* [Problem statement] Repeat every record exactly, but omit the images.

* [Records from a data source]
════════════════════

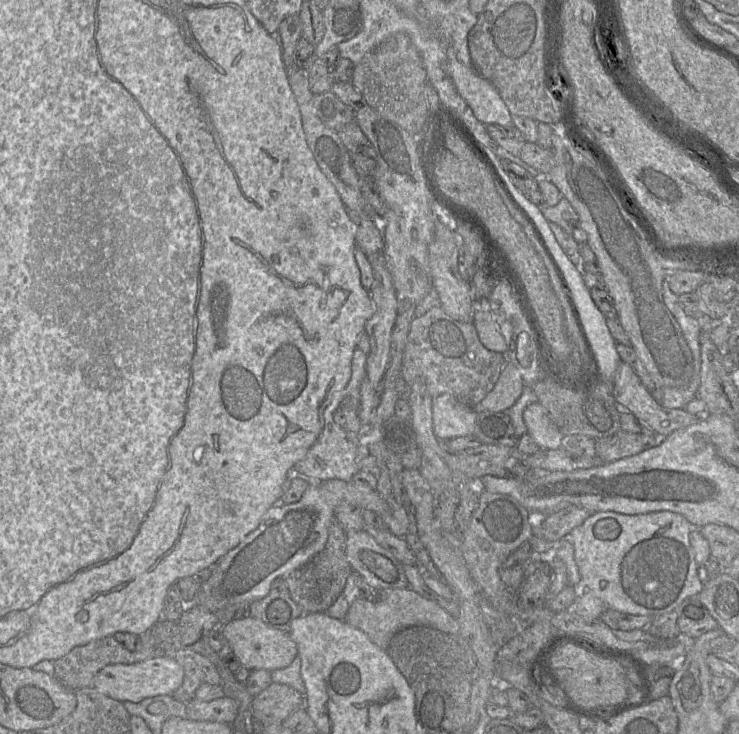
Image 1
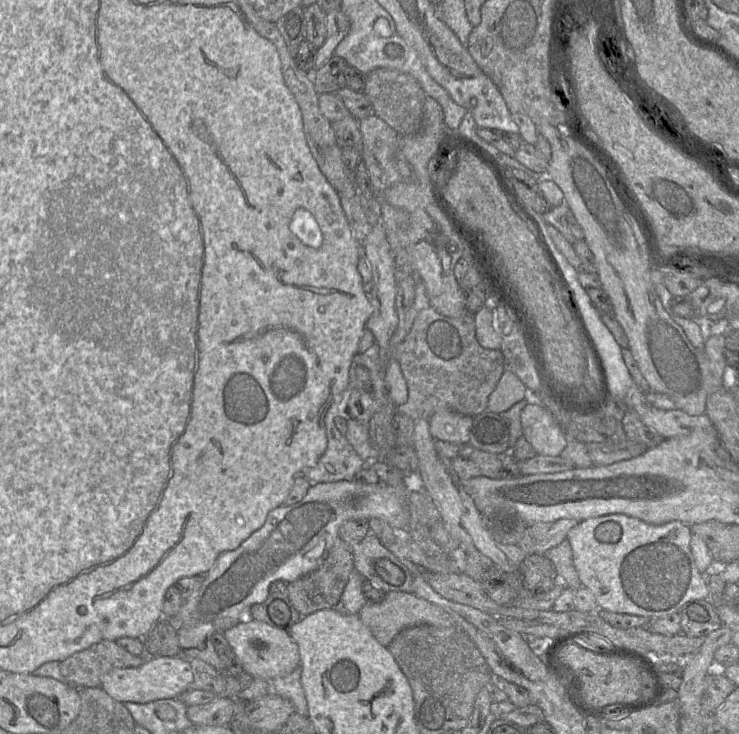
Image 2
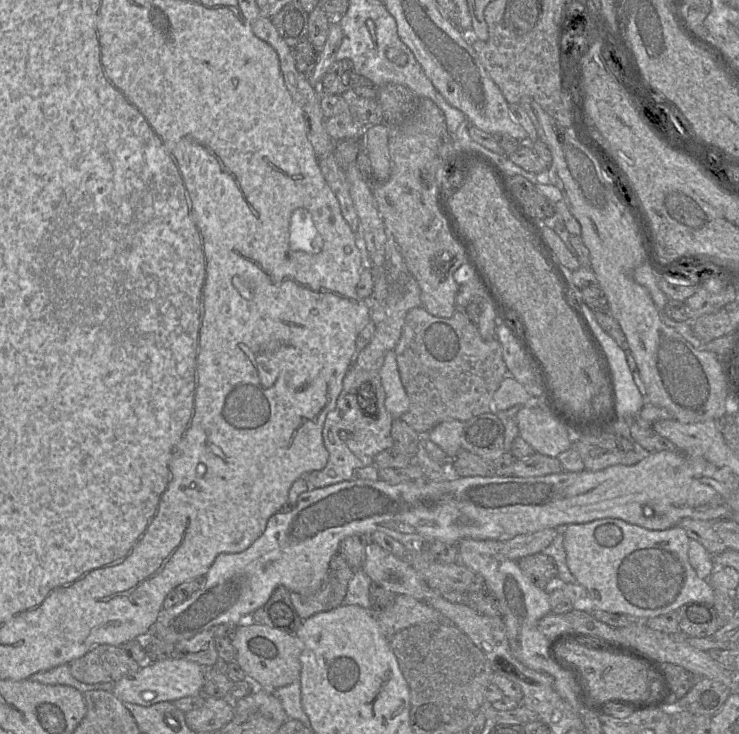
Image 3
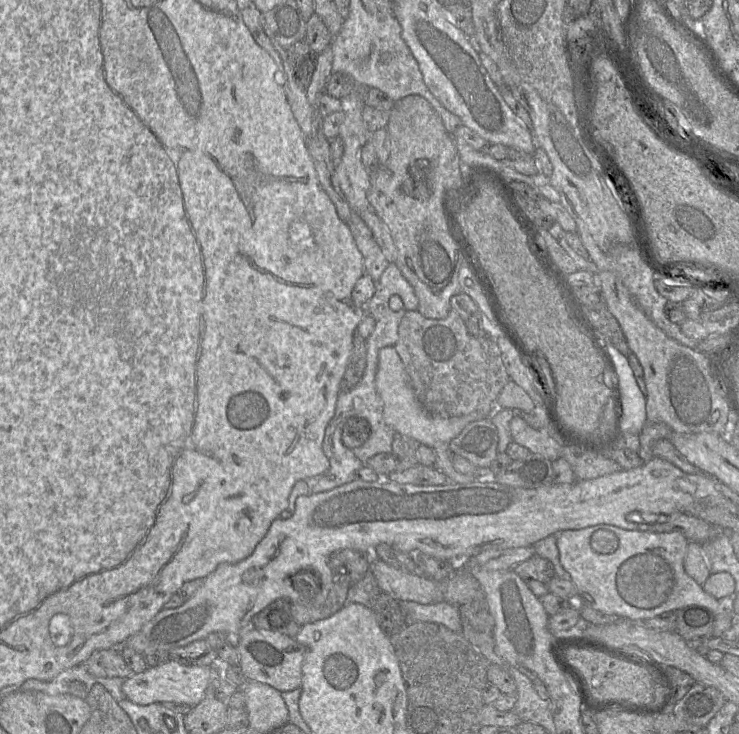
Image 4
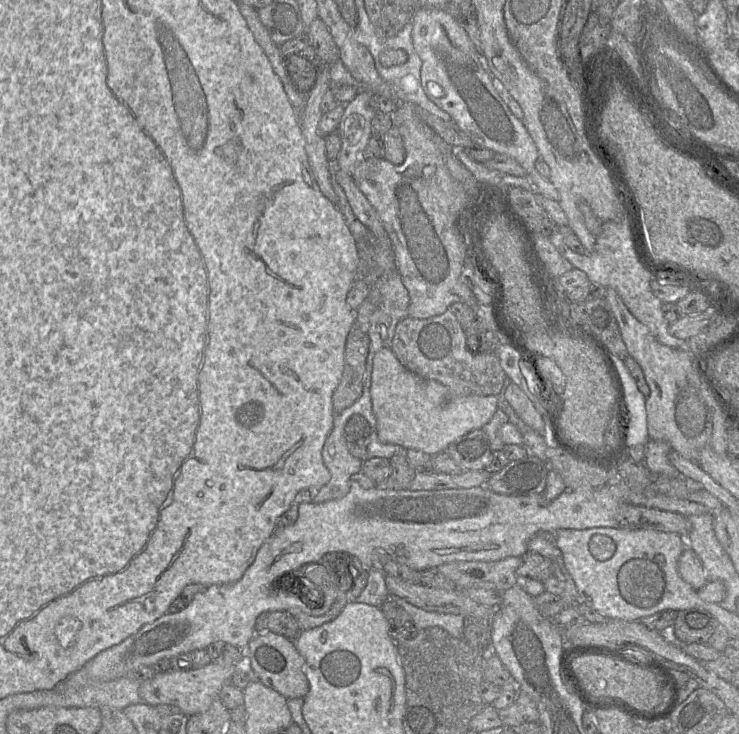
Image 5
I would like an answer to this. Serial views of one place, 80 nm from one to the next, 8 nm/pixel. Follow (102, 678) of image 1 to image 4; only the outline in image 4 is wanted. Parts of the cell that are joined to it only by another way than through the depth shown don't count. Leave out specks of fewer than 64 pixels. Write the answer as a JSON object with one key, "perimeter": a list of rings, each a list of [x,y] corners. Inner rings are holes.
{"perimeter":[[[169,661],[156,667],[148,667],[145,671],[124,679],[122,690],[127,700],[139,705],[175,702],[194,707],[205,698],[211,683],[211,672],[210,666],[187,666]]]}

════════════════════

* [Task output]
Image 1
Image 2
Image 3
Image 4
Image 5
I would like an answer to this. Serial views of one place, 80 nm from one to the next, 8 nm/pixel. Follow (102, 678) of image 1 to image 4; only the outline in image 4 is wanted. Parts of the cell that are joined to it only by another way than through the depth shown don't count. Leave out specks of fewer than 64 pixels. Write the answer as a JSON object with one key, "perimeter": a list of rings, each a list of [x,y] corners. Inner rings are holes.
{"perimeter":[[[169,661],[156,667],[148,667],[145,671],[124,679],[122,690],[127,700],[139,705],[175,702],[194,707],[205,698],[211,683],[211,672],[210,666],[187,666]]]}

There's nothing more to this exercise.